L’evento s’ispira al primo EuroCycleTour, organizzato prima delle elezioni europee di giugno 2009. All’epoca i partecipanti hanno pedalato per più di 1600 km da Bruxelles attraverso i Paesi Bassi e la Germania, per poi finire in Polonia, ai confini dell’Unione Europea. Gli organizzatori volevano dimostrare la solidarietà europea ed evidenziare il diritto di voto. Avevano una buona ragione per farlo. Le statistiche delle elezioni mostrano, infatti, che l’affluenza alle urne non ha smesso di calare all’interno dell’Ue, passando dal 61% nel 1979 al 43% nel 2009. Se si confrontano tra loro gli Stati membri emergono grandi differenze. In Belgio, oltre il 99% ha votato alle elezioni europee del 2009, mentre in Polonia si è presentato alle urne solo il 25%. L’evento cruciale è stato quello legato al referendum per il Trattato di Lisbona tenutosi in Irlanda nel 2008: in questo caso ha votato solo il 53 % degli elettori. Questo significa che gli 860 000 irlandesi che hanno votato contro hanno avuto un impatto sproporzionato su più di un bilione di Europei. E questo è causa di frustrazione per molti. 

Motivare i partecipanti

La legge sulla partecipazione elettorale è qualche cosa che dovrebbe cambiare di questi tempi, dice Grace. «Le persone si stanno accorgendo che il Trattato di Lisbona e il coinvolgimento nelle questioni europee è fatto attuale e rilevante nella vita di ciascun irlandese», continua Grace, «soprattutto in quella dei più giovani». Ma non sono gli unici ad essersi impegnati per la causa del “sì”. I ciclisti incontreranno sindaci e sostenitori in ogni grande città in cui passeranno. «Inizieremo con un colorato pranzo in Harcourt Street (nel centro di Dublino, ndr) con il sindaco di Dublino», racconta Grace «e incontreremo i cittadini lungo tutta la strada». La campagna per il “sì” ha visto una serie di personaggi famosi dichiarare il proprio supporto alla sensibilizzazione per il voto.

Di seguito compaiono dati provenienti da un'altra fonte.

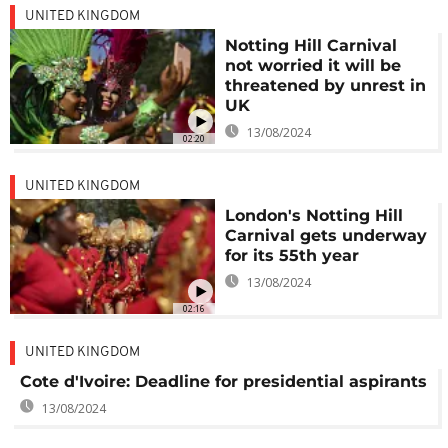
UNITED KINGDOM
Notting Hill Carnival
not worried it will be
threatened by unrest in
UK
13/08/2024
02:20
UNITED KINGDOM
London's Notting Hill
Carnival gets underway
for its 55th year
13/08/2024
02:16
UNITED KINGDOM
Cote d'Ivoire: Deadline for presidential aspirants
13/08/2024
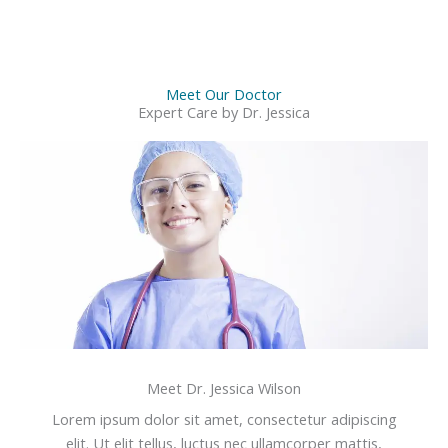
Meet Our Doctor
Expert Care by Dr. Jessica
Meet Dr. Jessica Wilson
Lorem ipsum dolor sit amet, consectetur adipiscing
elit. Ut elit tellus, luctus nec ullamcorper mattis,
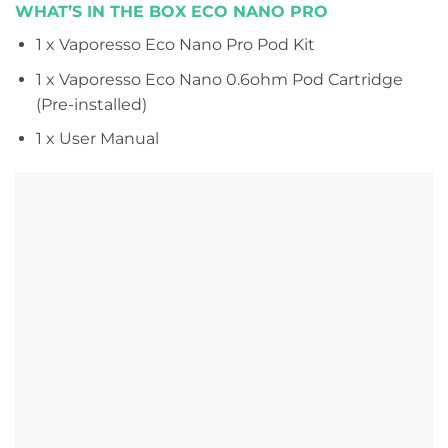
WHAT’S IN THE BOX ECO NANO PRO
1 x Vaporesso Eco Nano Pro Pod Kit
1 x Vaporesso Eco Nano 0.6ohm Pod Cartridge
(Pre-installed)
1 x User Manual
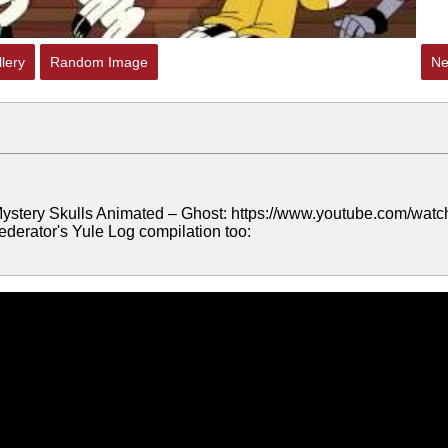
lery
Random Image
Ne
 Mystery Skulls Animated – Ghost: https://www.youtube.com/watc
erator's Yule Log compilation too:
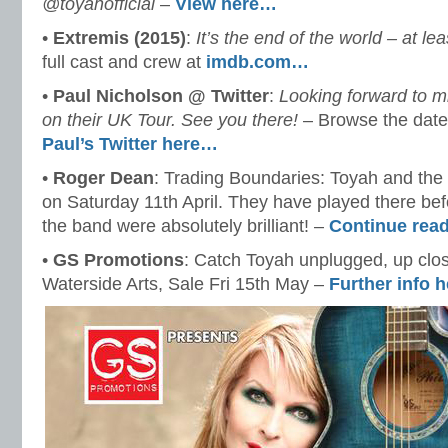
@toyahofficial
–
View here…
•
Extremis (2015)
:
It’s the end of the world – at lea
full cast and crew at
imdb.com…
•
Paul Nicholson ‏@ Twitter
:
Looking forward to m
on their UK Tour. See you there!
– Browse the date
Paul’s Twitter here…
•
Roger Dean
: Trading Boundaries: Toyah and the
on Saturday 11th April. They have played there be
the band were absolutely brilliant! –
Continue rea
•
GS Promotions
: Catch Toyah unplugged, up clos
Waterside Arts, Sale Fri 15th May –
Further info 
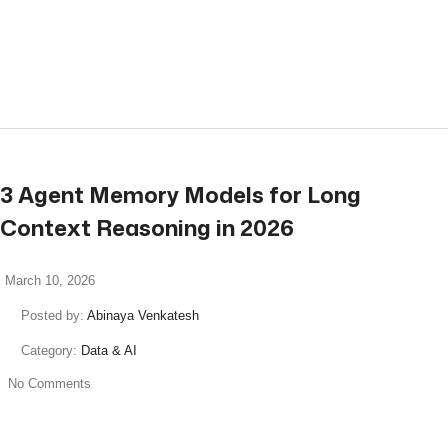
read more
3 Agent Memory Models for Long
Context Reasoning in 2026
March 10, 2026
Posted by:
Abinaya Venkatesh
Category:
Data & AI
No Comments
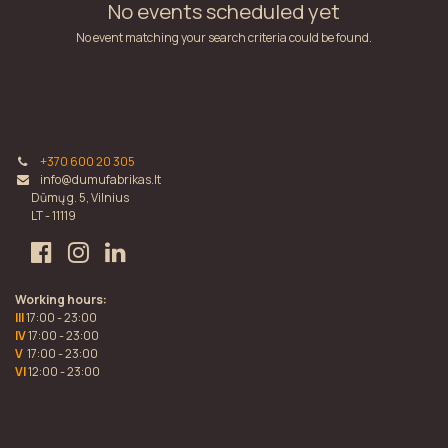
No events scheduled yet
No event matching your search criteria could be found.
+370 600 20 305
info@dumufabrikas.lt
Dūmų g. 5, Vilnius
LT - 11119
Working hours:
III
17:00 - 23:00
IV
17:00 - 23:00
V
17:00 - 23:00
VI
12:00 - 23:00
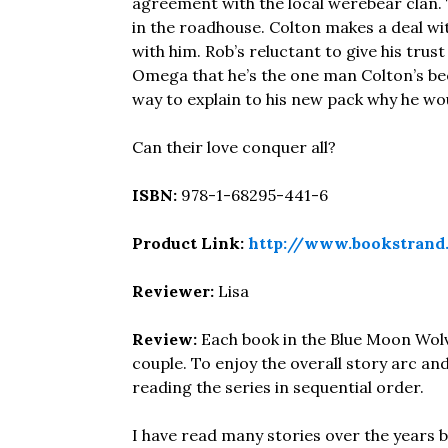
agreement with the local werebear clan
in the roadhouse. Colton makes a deal w
with him. Rob’s reluctant to give his trus
Omega that he’s the one man Colton’s been 
way to explain to his new pack why he wou
Can their love conquer all?
ISBN:
978-1-68295-441-6
Product Link:
http://www.bookstran
Reviewer:
Lisa
Review:
Each book in the Blue Moon Wolv
couple. To enjoy the overall story arc 
reading the series in sequential order.
I have read many stories over the years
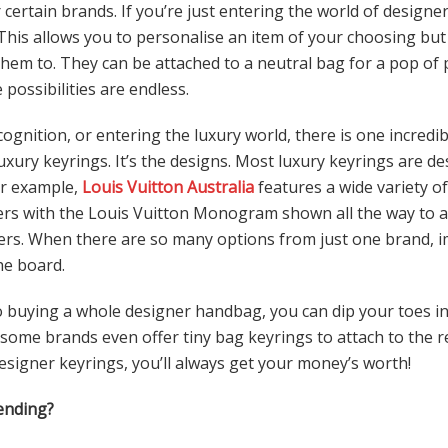
 certain brands. If you’re just entering the world of designer
 This allows you to personalise an item of your choosing but
hem to. They can be attached to a neutral bag for a pop of 
 possibilities are endless.
gnition, or entering the luxury world, there is one incredi
uxury keyrings. It’s the designs. Most luxury keyrings are de
or example,
Louis Vuitton Australia
features a wide variety of
ters with the Louis Vuitton Monogram shown all the way to 
lowers. When there are so many options from just one brand
the board.
 buying a whole designer handbag, you can dip your toes in
, some brands even offer tiny bag keyrings to attach to the r
signer keyrings, you’ll always get your money’s worth!
ending?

Alla guida di Ireland f or Europe c’è l’ex parlamentare europeo Pat Cox e l’associazione si sta affermando tra vari illustri Irlandesi, inclusi politici, calciatori, personaggi dello spettacolo; così come il vincitore del premio Nobel Seamus Heaney e il chitarrista degli U2 The Edge. Il 26 agosto l’amministratore delegato della Ryanair Micheal O’Leary ha dichiarato il suo appoggio per la causa del “sì”, annunciando che avrebbe investito 500 000 euro nella pubblicità e nella riduzione del costo dei biglietti Ryanair. Questa novità è stata particolarmente ben accolta, dice Grace. «Offrirà biglietti più economici alle persone che torneranno a casa per votare!».